The adopted structure
The concessions were still not sufficient to assuage national sovereignty sensitivities. Further substantive amendments were necessary to secure sufficient agreement in the Council for the adoption of Regulation 2017/1939 on the establishment of the EPPO. This replaces the centralised hierarchical structure with a more complex collegiate structure combining centralised and decentralised elements. While there is still a European Chief Prosecutor, she operates as part of a Luxembourg-based College of European Prosecutors composed of one European Prosecutor from each Member State. It is envisaged that the College will set up Permanent Chambers from among its own members. Collectively, the Chief Prosecutor (and Deputies), the College, the Chambers and the European Prosecutors constitute the centralised dimension. The decentralised dimension consists of the European Delegated Prosecutors based in their own Member States.
The actual investigation and prosecution of a case at national level will be performed in the first instance by the relevant European Delegated Prosecutors. They differ significantly from public prosecutors in common law States such as Ireland and England Wales. While the latter are confined to prosecuting a case through the courts, the European Delegated Prosecutors have powers to coordinate police investigations and to secure coercive investigation and pre-trial orders against persons and property. In this they reflect the model of a public prosecutor familiar in European continental jurisdictions.
Although they are also national prosecutors, the European Delegated Prosecutors are subject to EPPO oversight and direction in the discharge of their EPPO functions. The Chambers play a pivotal role in this. They monitor and direct investigations and prosecutions by the European Delegated Prosecutors, thus helping to achieve a consistent, centralised policy in these matters across Europe. The European Prosecutors supervise the investigations and prosecutions in their own State on behalf of the Chambers. The European Chief Prosecutor heads up the whole EPPO operation. She organises its work and directs its activities, but it seems that she lacks that sense of an individual, centralised European prosecutor envisaged in the original blueprint. The College of European Prosecutors is responsible for general oversight and strategic matters.
Fit for purpose?
These concessions to national sensitivities have not been sufficient to persuade all Member States to come on board. Twenty-two EU Member States are participating, but six others have opted to remain outside for their own diverse reasons. In addition to the UK and Ireland, these comprise: Denmark, Sweden, Poland and Hungary. The fact that the EPPO does not have jurisdiction across all Member States will prove a significant impediment in its capacity to investigate and prosecute all serious fraud cases.

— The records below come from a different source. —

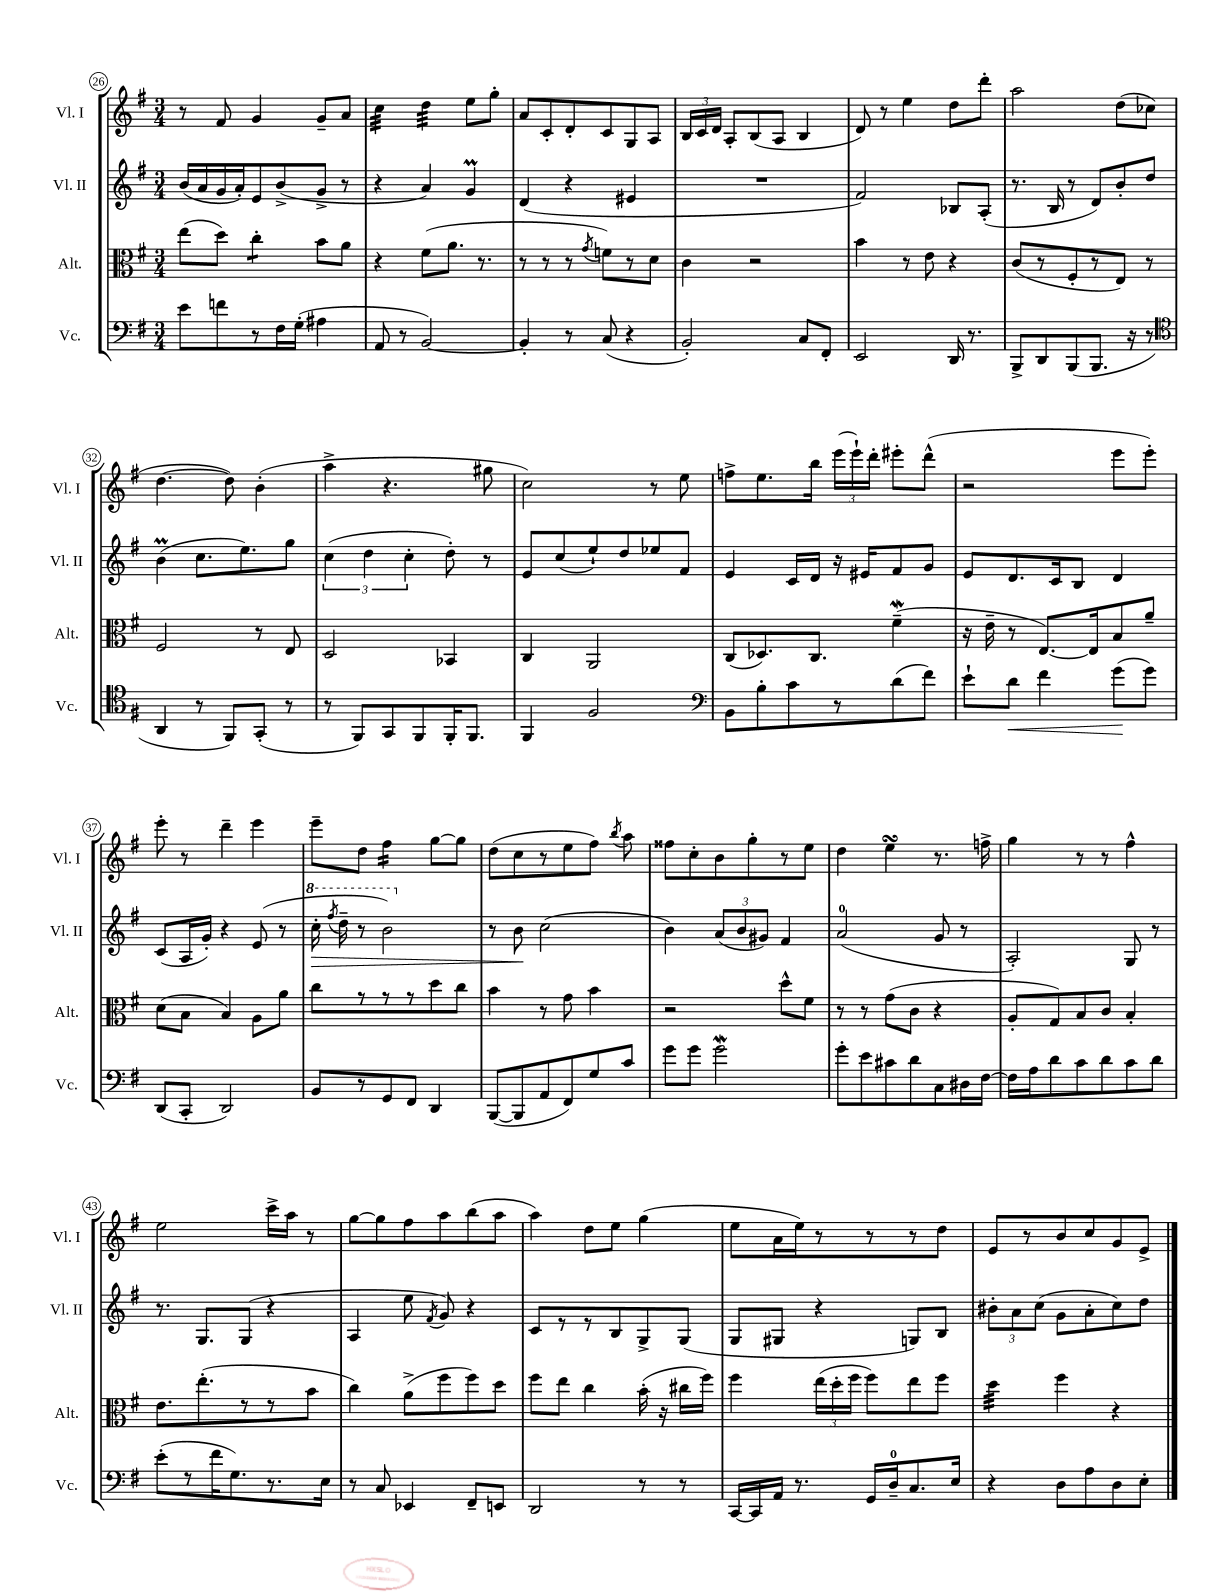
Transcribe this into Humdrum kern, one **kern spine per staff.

**kern	**kern	**kern	**kern
*staff4	*staff3	*staff2	*staff1
*clefF4	*clefC3	*clefG2	*clefG2
*k[f#]	*k[f#]	*k[f#]	*k[f#]
*M3/4	*M3/4	*M3/4	*M3/4
8e\L	(8ee\L	(16b/LL	8r
.	.	16a/	.
8f\	8dd\J)	16g/	8f#/
.	.	16a'/J)	.
8r	4cc'\	8e/	4g/
16F#\L	.	(8b^/	.
(16G'\JJ	.	.	.
4A#\	8b\L	8g^/J	8g~/L
.	8a\J	8r	8a/J
=	=	=	=
8AA/	4r	4r	4cc\
8r	.	.	.
[2BB/)	(8f#\L	4a/)	4dd\
.	8.a\J	.	.
.	.	4g/	8ee\L
.	8.r	.	.
.	.	.	8gg'\J
=	=	=	=
4BB'/]	8r	(4d/	8a/L
.	8r	.	8c'/
8r	8r	4r	8d'/
.	8qg/	.	.
(8C/	8f\L)	.	8c/
4r	8r	4e#/	8G/
.	8d\J	.	8A/J
=	=	=	=
2BB'/)	4c\	2.r	24B/LL
.	.	.	24c/
.	.	.	24d/JJ
.	.	.	8A'/L
.	2r	.	(8B/
.	.	.	8A/J
8C/L	.	.	4B/
8FF#'/J	.	.	.
=	=	=	=
2EE/	4b\	2f#/)	8d/)
.	.	.	8r
.	8r	.	4ee\
.	8e\	.	.
16DD/	4r	8B-/L	8dd\L
8.r	.	.	.
.	.	(8A'/J	8ddd'\J
=	=	=	=
8BBB^/L	(8c/L	8.r	2aa\
8DD/	8r	.	.
.	.	16B/	.
(8BBB/	8F#'/	8r	.
8.BBB/J	8r	8d/L)	.
.	8E/J)	8b'/	(8dd\L
16r	.	.	.
8r	8r	8dd/J	8cc-\J
=	=	=	=
*clefC4	*	*	*
4AA/	2F#/	(4b\	[4.dd\
8r	.	8.cc\L	.
8FF#/L)	.	.	8dd\])
.	.	8.ee\)	.
(8GG'/J	8r	.	(4b'\
8r	8E/	8gg\J	.
=	=	=	=
8r	2D/	(6cc\	4aa^\
8FF#/L)	.	.	.
.	.	6dd\	.
8GG/	.	.	4.r
.	.	6cc'\	.
8FF#/	.	.	.
16FF#'/K	4BB-/	8dd'\)	.
8.FF#/J	.	.	.
.	.	8r	8gg#\
=	=	=	=
4FF#/	4C/	8e/L	2cc\)
.	.	(8cc/	.
2F#/	2AA/	8ee`/)	.
.	.	8dd/	.
.	.	8ee-/	8r
.	.	8f#/J	8ee\
=	=	=	=
*clefF4	*	*	*
8BB\L	(8C/L	4e/	8ff^\L
8B'\	8.D-/)	.	8.ee\
8c\	.	16c/LL	.
.	8.C/J	16d/JJ	16bb\Jk
8r	.	16r	(24eee\LL
.	.	.	24eee`\)
.	.	16e#/LK	.
.	.	.	24ddd'\JJ
(8d\	(4f#~\	8f#/	8eee#'\L
8f#\J)	.	8g/J	(8ddd^^\J
=	=	=	=
8e`\L	16r	8e/L	2r
.	16e~\	.	.
8d\J	8r	8.d/	.
4f#\	[8.E/L)	.	.
.	.	16c/k	.
.	.	8B/J	.
.	16E/]k	.	.
(8g\L	8B/	4d/	8eee\L
8g\J)	8a~/J	.	8eee'\J)
=	=	=	=
(8DD/L	(8d\L	(8c/L	8eee'\
8CC'/J	8B\J	16A/L	8r
.	.	16g'/JJ)	.
2DD/)	4B/)	4r	4ddd~\
.	8A\L	(8e/	4eee\
.	8a\J	8r	.
=	=	=	=
8BB/L	8cc\L	16ccc'\	8eee~\L
.	.	8qfff#/	.
.	.	16ddd~\	.
8r	8r	8r	8dd\J
8GG/	8r	2bb\)	4ff#\
8FF#/J	8r	.	.
4DD/	8dd\	.	[8gg\L
.	8cc\J	.	8gg\]J
=	=	=	=
([8BBB/L	4b\	8r	(8dd\L
8BBB/]	.	8b\	8cc\
8AA/	8r	(2cc\	8r
8FF#/)	8g\	.	8ee\
8G/	4b\	.	8ff#\J)
.	.	.	8qbb/
8c/J	.	.	8aa\
=	=	=	=
8g\L	2r	4b\)	8ff##\L
8g\J	.	.	8cc'\
2g\	.	(12a/L	8b\
.	.	12b/	.
.	.	.	8gg'\
.	.	12g#/J)	.
.	8dd^^\L	4f#/	8r
.	8f#\J	.	8ee\J
=	=	=	=
8g'\L	8r	(2a/	4dd\
8e\	8r	.	.
8c#\	(8g\L	.	4ee\
8d\	8c\J	.	.
8C\	4r	8g/	8.r
16D#\L	.	8r	.
[16F#\JJ	.	.	16ff^\
=	=	=	=
16F#\]LL	8A'/L	2A'/)	4gg\
16A\J	.	.	.
8d\	8G/)	.	.
8c\	8B/	.	8r
8d\	8c/J	.	8r
8c\	4B'/	8G/	4ff#^^\
8d\J	.	8r	.
=	=	=	=
(8e'\L	8.e\L	8.r	2ee\
8r	.	.	.
.	(8.ee'\	8.G/L	.
16f#\K	.	.	.
8.G\)	.	.	.
.	8r	(8G/J	.
8.r	8r	4r	16ccc^\LL
.	.	.	16aa\JJ
.	8b\J	.	8r
16E\Jk	.	.	.
=	=	=	=
8r	4cc\)	4A/	[8gg\L
8C/	.	.	8gg\]
4EE-/	(8a^\L	8ee\	8ff#\
.	.	8qf#/	.
.	8ff#\	8g/)	8aa\
8FF#~/L	8ff#\)	4r	(8bb\
8EE/J	8dd\J	.	8aa\J
=	=	=	=
2DD/	8ff#\L	8c/L	4aa\)
.	8ee\J	8r	.
.	4cc\	8r	8dd\L
.	.	8B/	8ee\J
8r	(16b'\	8G^/	(4gg\
.	16r	.	.
8r	16cc#\LL	(8G/J	.
.	16ff#\JJ)	.	.
=	=	=	=
[16CC/LL	4ff#\	8G/L	8ee\L
16CC/]	.	.	.
16AA/JJ	.	8G#/J	16a\L
8.r	.	.	16ee\J)
.	(24ee\LL	4r	8r
.	24dd'\	.	.
.	24ff#\JJ	.	.
16GG/LL	8ff#\L)	.	8r
16D~/J	.	.	.
8.C/	8ee\	8G/L)	8r
.	8ff#\J	8B/J	8dd\J
16E/Jk	.	.	.
=	=	=	=
4r	4dd\	12b#'\L	8e/L
.	.	12a\	.
.	.	.	8r
.	.	(12cc\J	.
8D\L	4ff#\	8g\L	8b/
8A\	.	8a'\	8cc/
8D\	4r	8cc\)	8g/
8E'\J	.	8dd\J	8e^/J
==	==	==	==
*-	*-	*-	*-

The concessions made to maximise participation have also exacted a heavy price in internal coherence, clarity and functional logic. Professor John Spencer, one of the architects of the original Corpus Juris project, has observed, “.. it is hard to imagine this byzantine institution ever getting beyond lengthy internal arguments about which part of it does what.” As the first Chief Prosecutor, Laura Codruta Kovesi faces an unenviable task. Prosecuting crime against the EU budget is inherently complex and challenging due to the diversity and rigidity of national criminal laws and procedures, the sophistication and creativity of fraudulent schemes and the effects of the supranational and cross-border dimensions. Attempting to overcome those challenges using the cumbersome and contorted structures of the EPPO seems like a bridge too far.